The study also found 23 non-Muslim countries where penalties are enforced for such criticism of religion – Austria, Brazil, Burma, El Salvador, Ethiopia, France, Germany, Greece, Honduras, Iceland, India, Italy, Malta, Mauritius, Netherlands, Poland, Romania, Russia, Samoa, Singapore, Spain, Sweden and the United Kingdom.

“Eight-in-ten countries in the Middle East-North Africa region have laws against blasphemy, apostasy or defamation of religion, the highest share of any region,” it said. “These penalties are enforced in 60 percent of the countries in the region. In Europe, nearly four-in-ten countries (38 per cent) have such laws and nearly a third (31 per cent) actively enforces them.”

The report did not, however, draw a distinction between the types of penalties enforced in Muslim and non-Muslim countries for breaching these laws.

A study by Human Rights First, released last March, documented more than 70 cases in 15 countries where the enforcement of blasphemy laws resulted in problems of various kinds since 2007.

Of the 70 cases, only four were not in Muslim countries. They were in Austria (where a woman was fined for “denigrating” Islam during a lecture); India (where nine people were charged over a magazine article said to have injured the sentiments of Hindus); Sri Lanka (where a convert from Buddhism to Islam was accused of offending Buddhism); and Poland (where a provocative rock star was accused of insulting religious sentiments in the predominantly Catholic country).
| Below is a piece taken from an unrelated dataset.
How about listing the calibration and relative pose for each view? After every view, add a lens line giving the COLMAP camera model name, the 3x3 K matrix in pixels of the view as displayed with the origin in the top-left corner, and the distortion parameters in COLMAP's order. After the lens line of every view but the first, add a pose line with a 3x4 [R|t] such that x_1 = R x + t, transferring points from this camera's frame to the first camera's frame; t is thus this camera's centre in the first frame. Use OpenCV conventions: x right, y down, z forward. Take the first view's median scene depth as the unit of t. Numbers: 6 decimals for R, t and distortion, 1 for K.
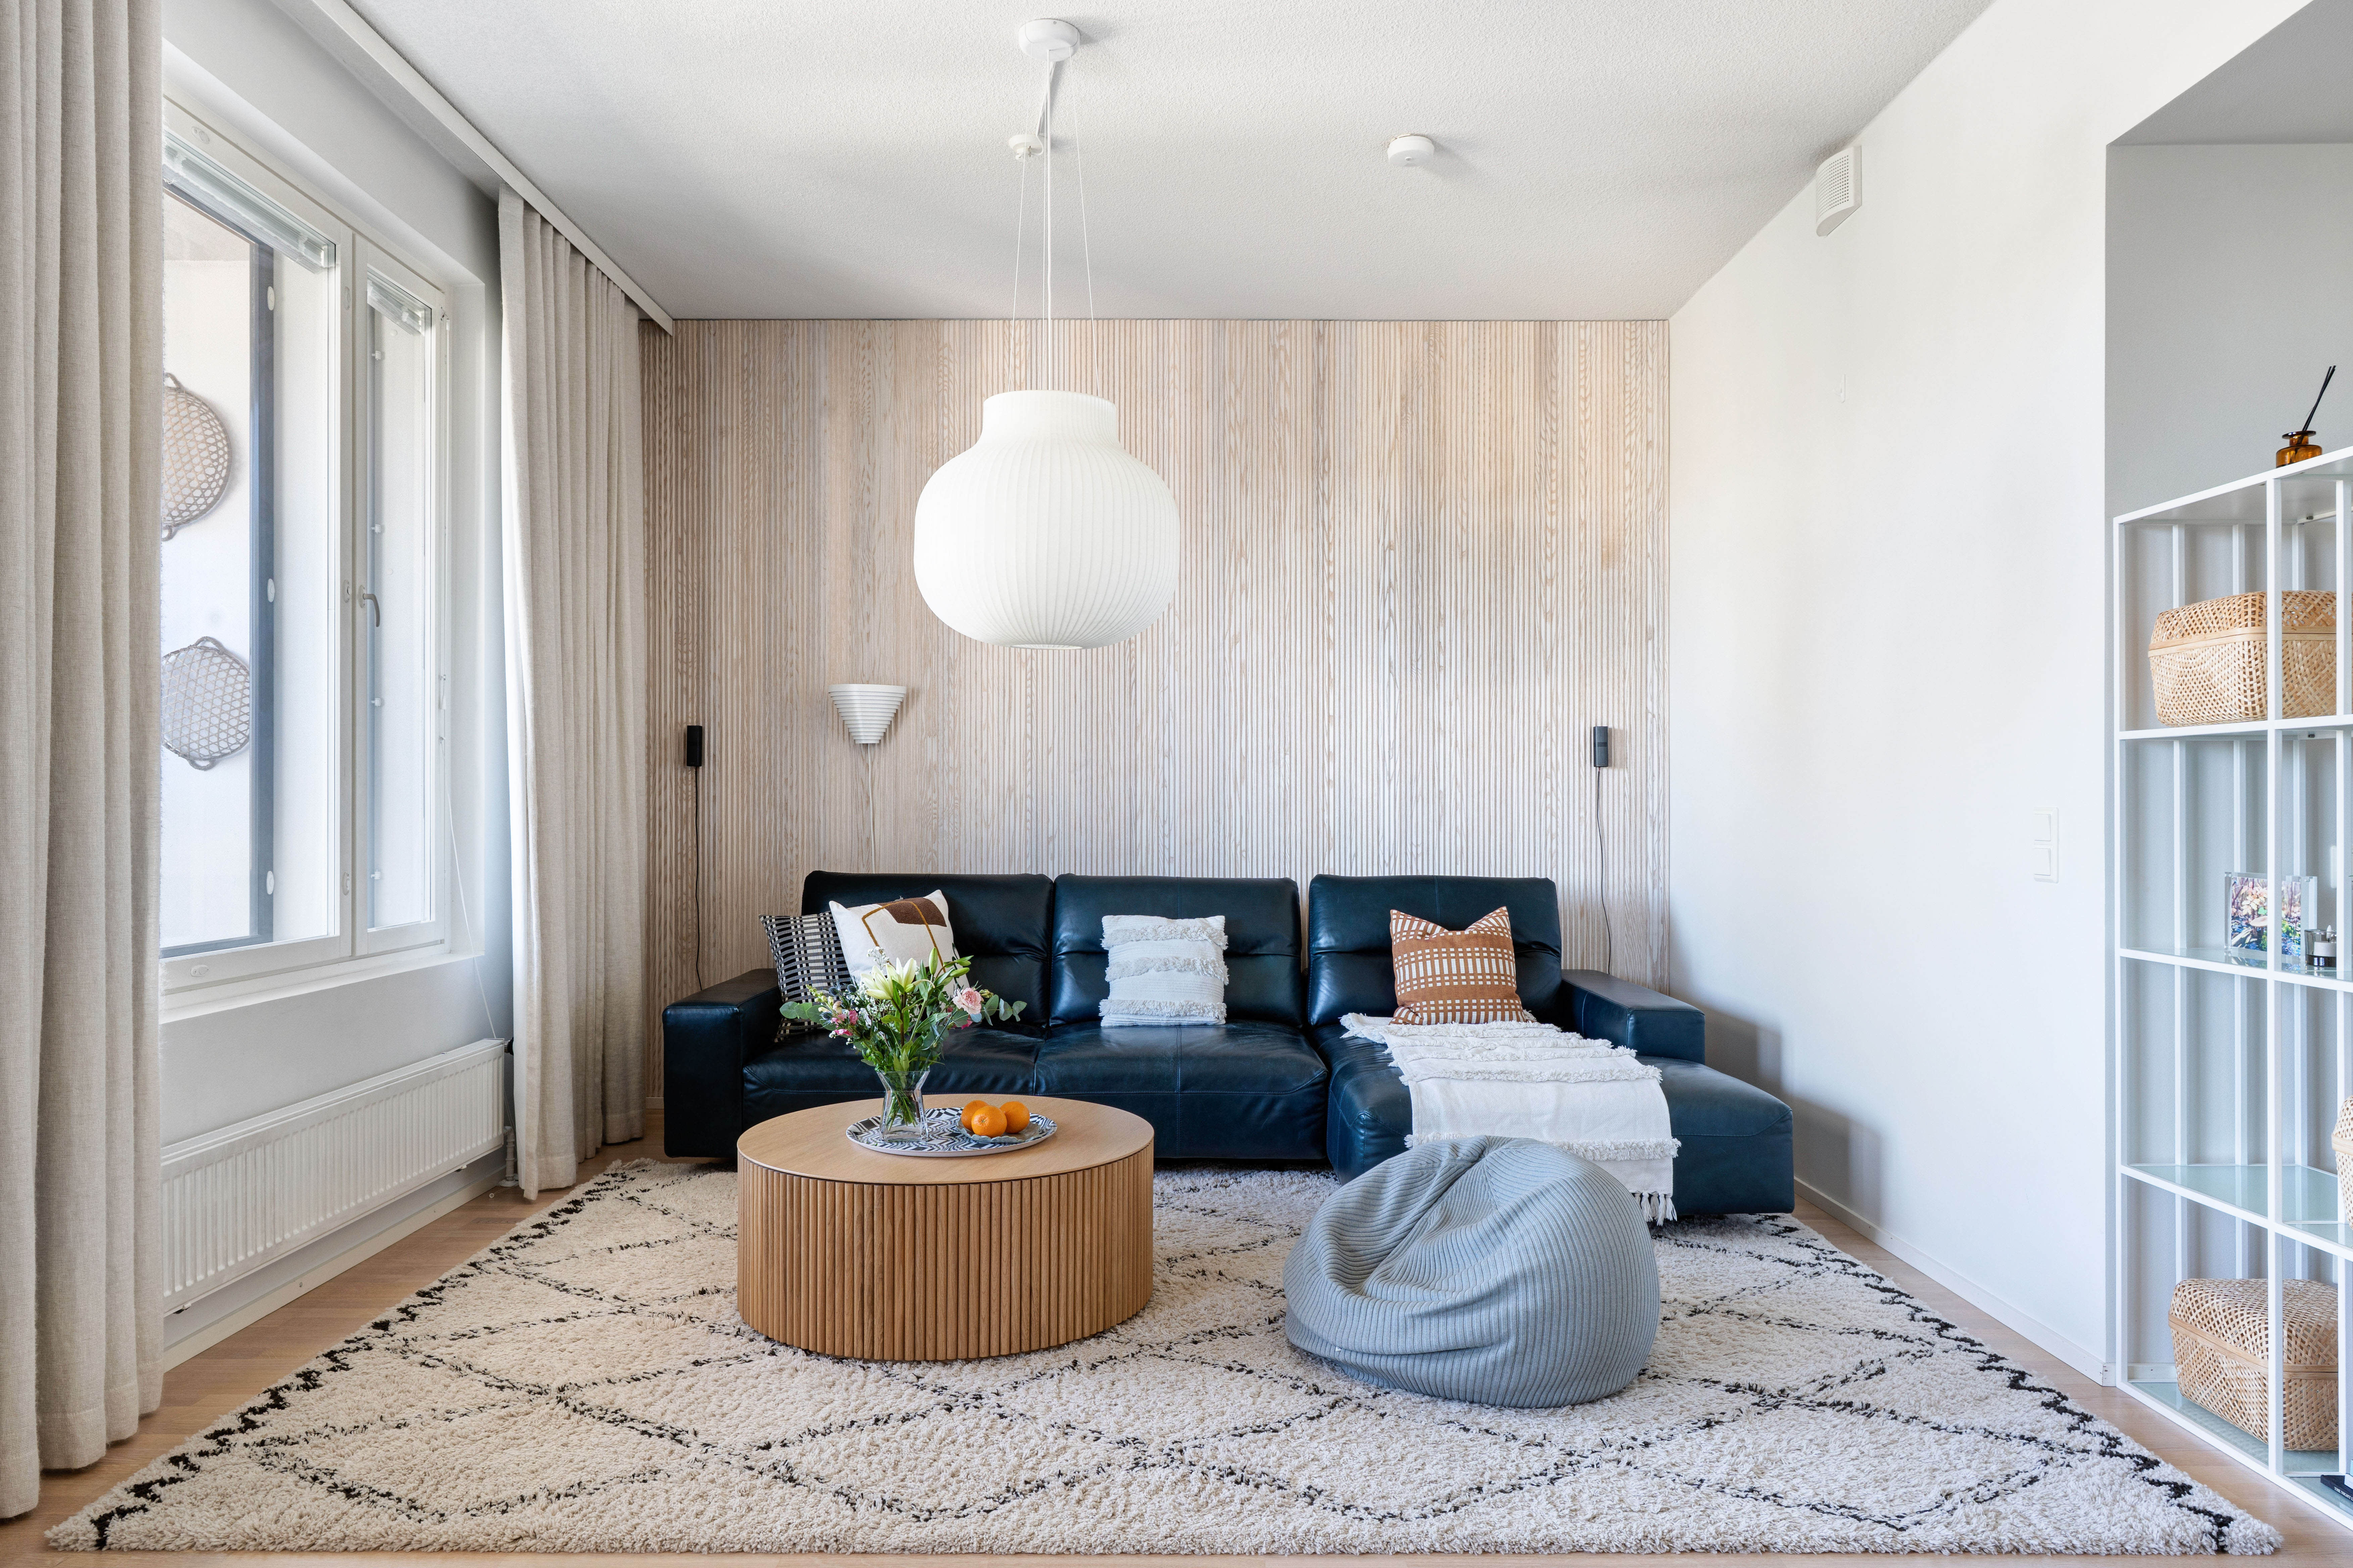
lens RADIAL K [[1520.6, 0, 1179.6], [0, 1520.6, 802.1], [0, 0, 1]] dist [0.004842, 0.000893]
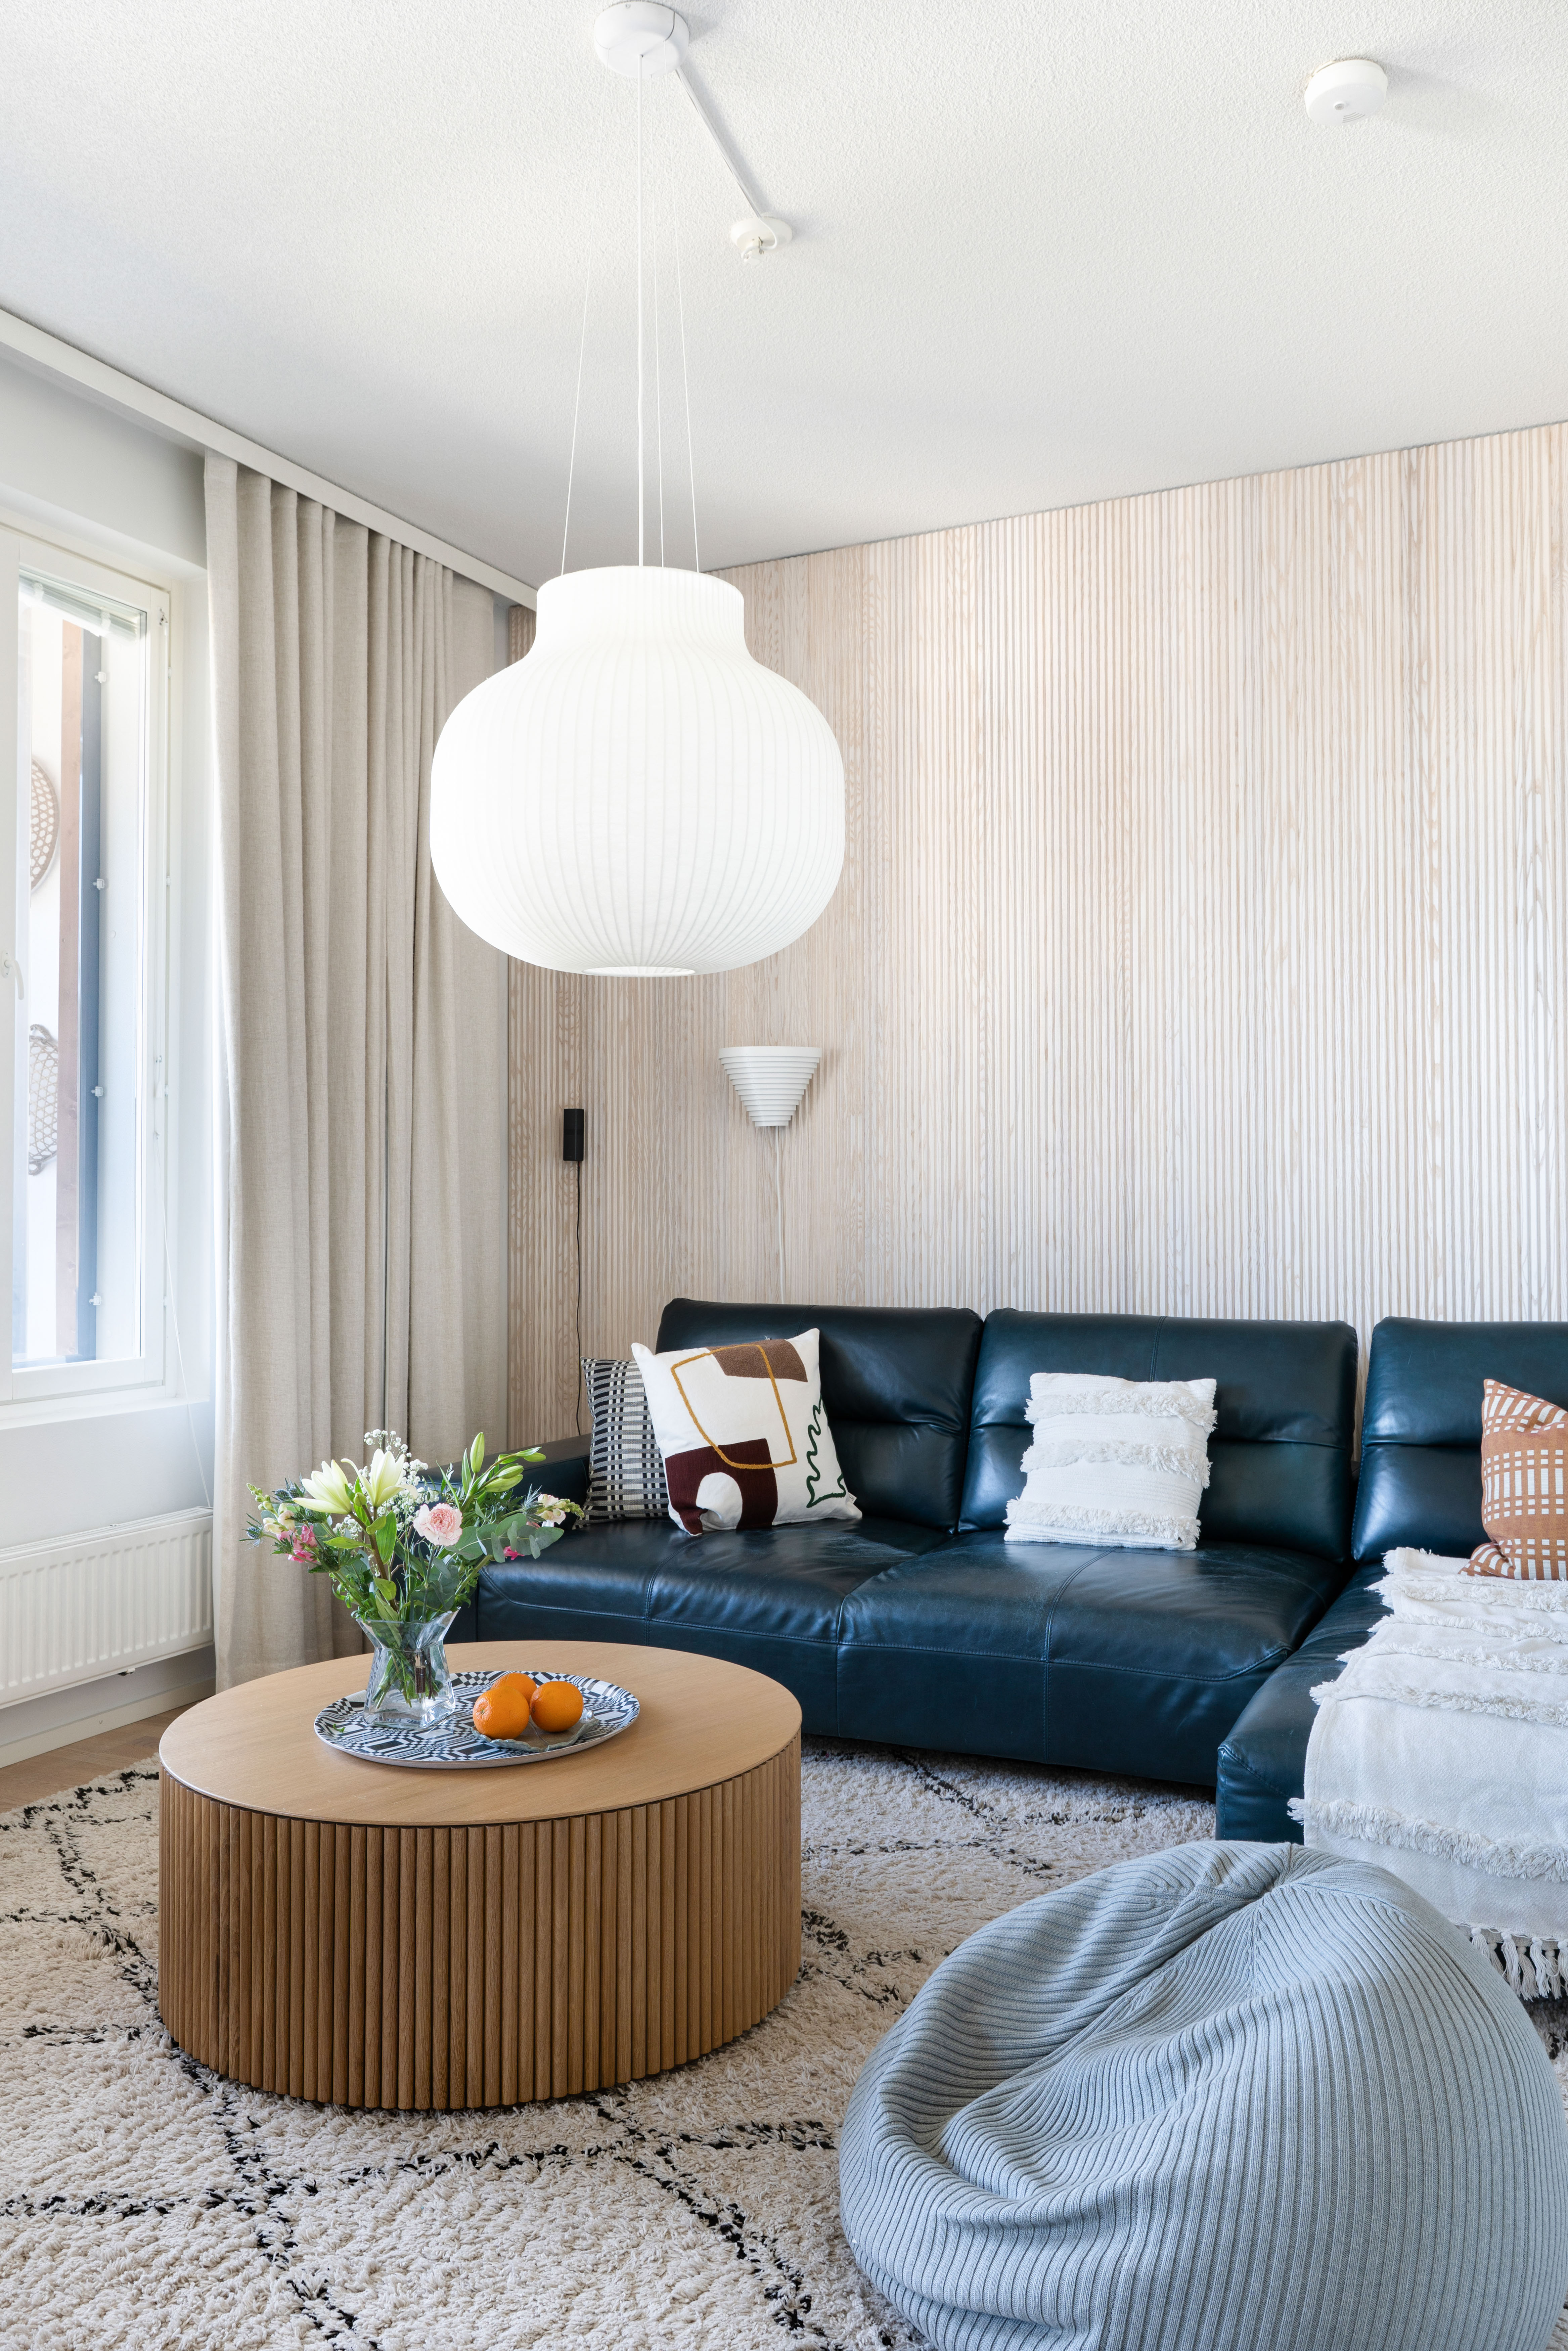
lens RADIAL K [[1817.1, 0, 781.7], [0, 1817.1, 1161.5], [0, 0, 1]] dist [0.003624, 0.000695]
pose [[0.902675, -0.016494, -0.430007, 0.202604], [0.008292, 0.999746, -0.020941, -0.003015], [0.430243, 0.015337, 0.902583, 0.228351]]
By contrast, the vast majority of the cases documented in the report took place in Islamic countries – Afghanistan, Bangladesh, Egypt, Indonesia, Iran, Jordan, Malaysia, Nigeria, Pakistan, Saudi Arabia and Sudan – and included lengthy prison terms and the imposition of the death penalty, as well as extrajudicial retribution such as mob attacks and killings.

‘Repressive’
One country that did not feature in the Pew survey’s country scores was North Korea – not because it is not a problem, but because of difficulties obtaining accurate information in the reclusive Stalinist state.

“The sources clearly indicate that the government of North Korea is among the most repressive in the world with respect to religion as well as other civil liberties,” the report said. “But because North Korean society is effectively closed to outsiders, the sources are unable to provide the kind of specific and timely information that the Pew Forum coded in this quantitative study.”

The religious freedom advocacy group Open Doors has listed North Korea at No. 1 on its annual World Watch List of countries most hostile to Christians for the past nine consecutive years.

The rest of the top 10 on its 2011 list were Iran, Afghanistan, Saudi Arabia, Somalia, Maldives, Yemen, Iraq, Uzbekistan and Laos. Apart from communist Laos, all are OIC member-states.